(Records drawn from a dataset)
^^^^^^^^^^^^^^^^

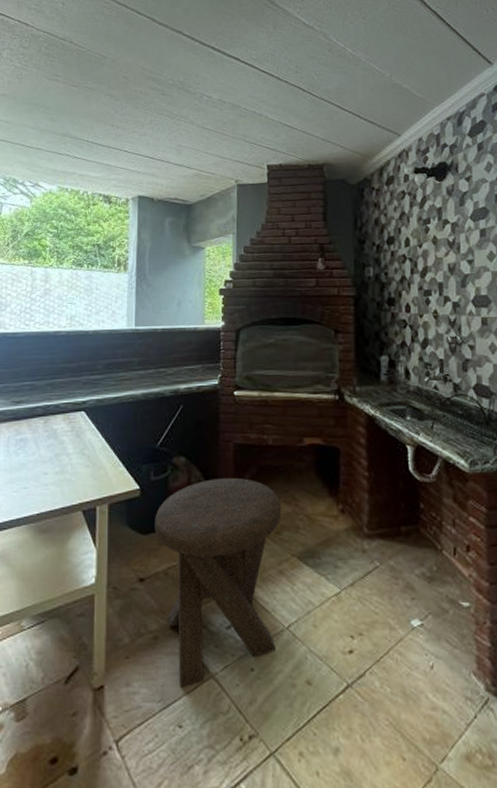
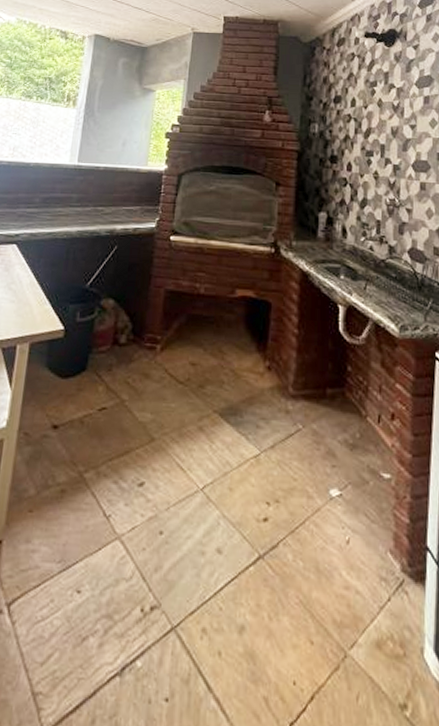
music stool: present [155,477,282,689] -> none [74,324,208,549]

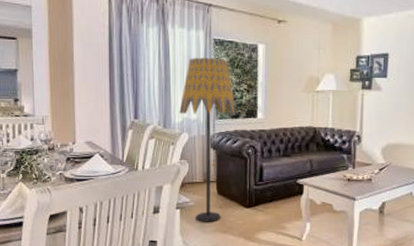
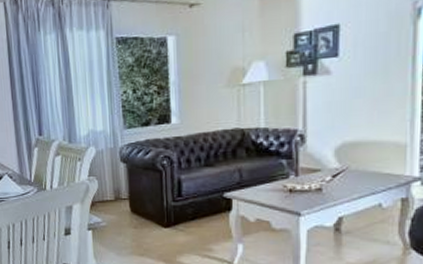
floor lamp: present [179,57,237,222] -> none [84,59,147,244]

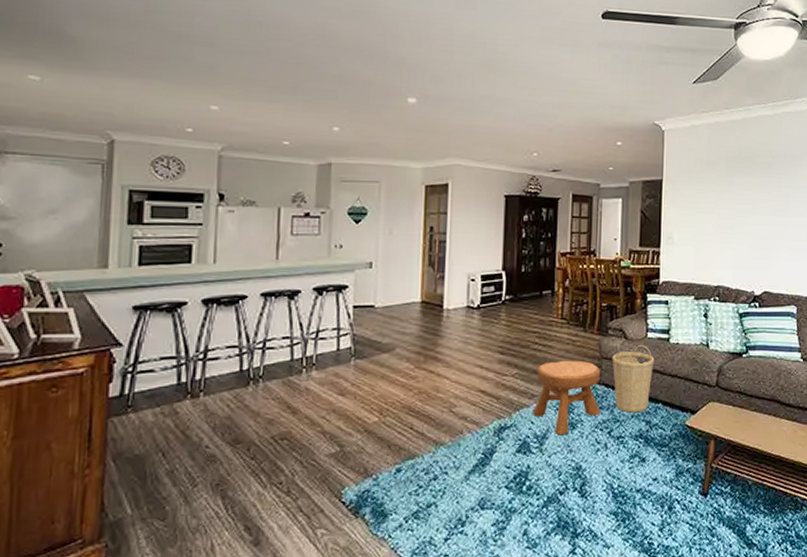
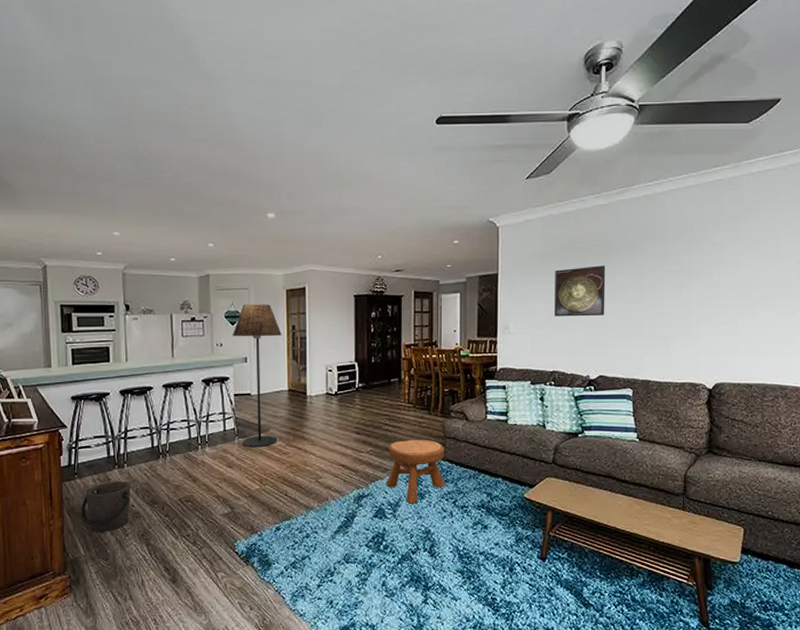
bucket: none [131,414,207,484] -> present [80,480,131,533]
floor lamp: none [356,200,417,371] -> present [233,304,282,448]
basket: present [612,344,655,413] -> none [454,425,494,486]
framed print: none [720,177,771,229] -> present [554,266,606,317]

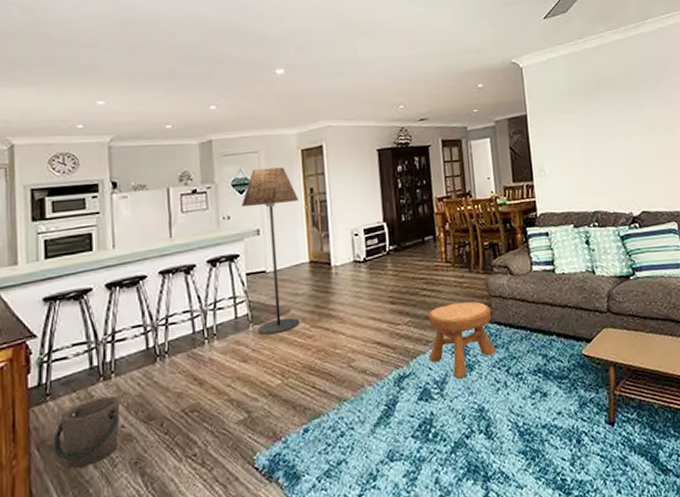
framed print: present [554,266,606,317] -> none [584,98,639,154]

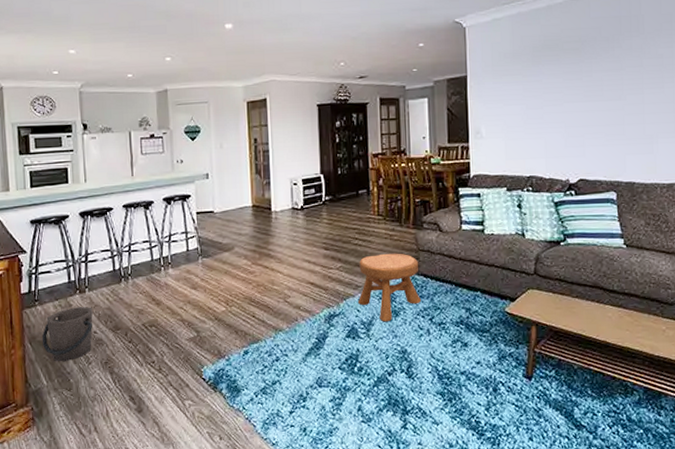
floor lamp: present [242,167,300,335] -> none [193,117,244,268]

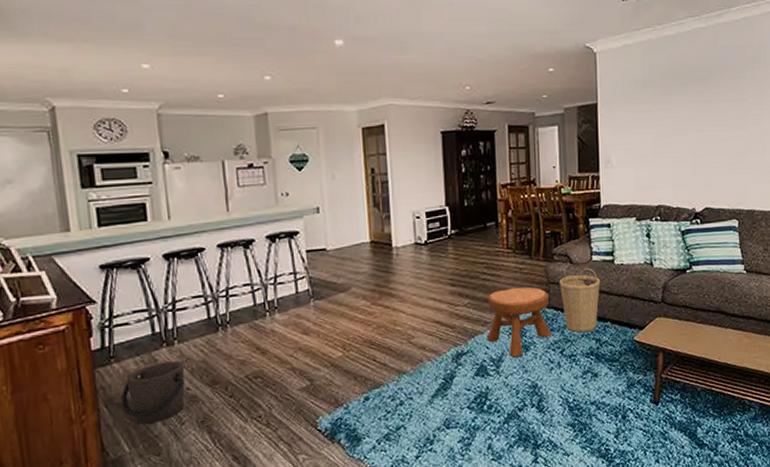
basket: none [428,236,470,301] -> present [559,267,601,333]

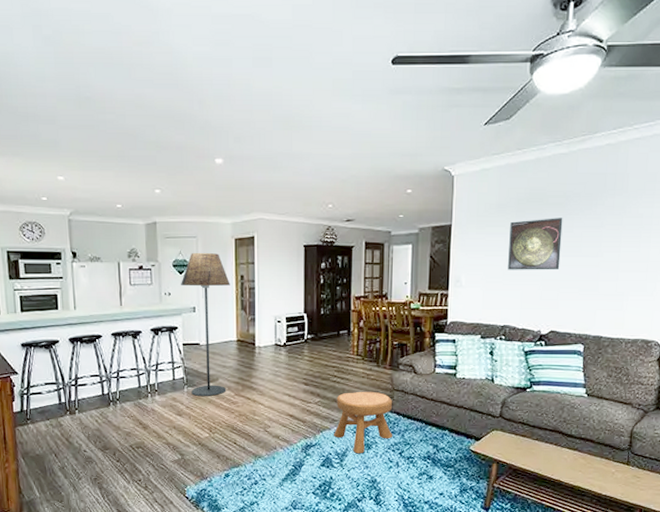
bucket: present [121,360,185,425] -> none [34,426,83,477]
floor lamp: none [300,145,361,310] -> present [181,253,230,397]
basket: present [559,267,601,333] -> none [402,378,442,438]
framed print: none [656,92,709,148] -> present [508,218,563,270]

^^^^^^^^^^^^^^^^

Problem details:
After dropping the pictures, reproduce exactly the lines from the first line of the entries through the line containing "framed print: none [720,177,771,229]", both included.

Your response:
music stool: present [155,477,282,689] -> none [74,324,208,549]

floor lamp: present [179,57,237,222] -> none [84,59,147,244]

bucket: none [131,414,207,484] -> present [80,480,131,533]
floor lamp: none [356,200,417,371] -> present [233,304,282,448]
basket: present [612,344,655,413] -> none [454,425,494,486]
framed print: none [720,177,771,229] -> present [554,266,606,317]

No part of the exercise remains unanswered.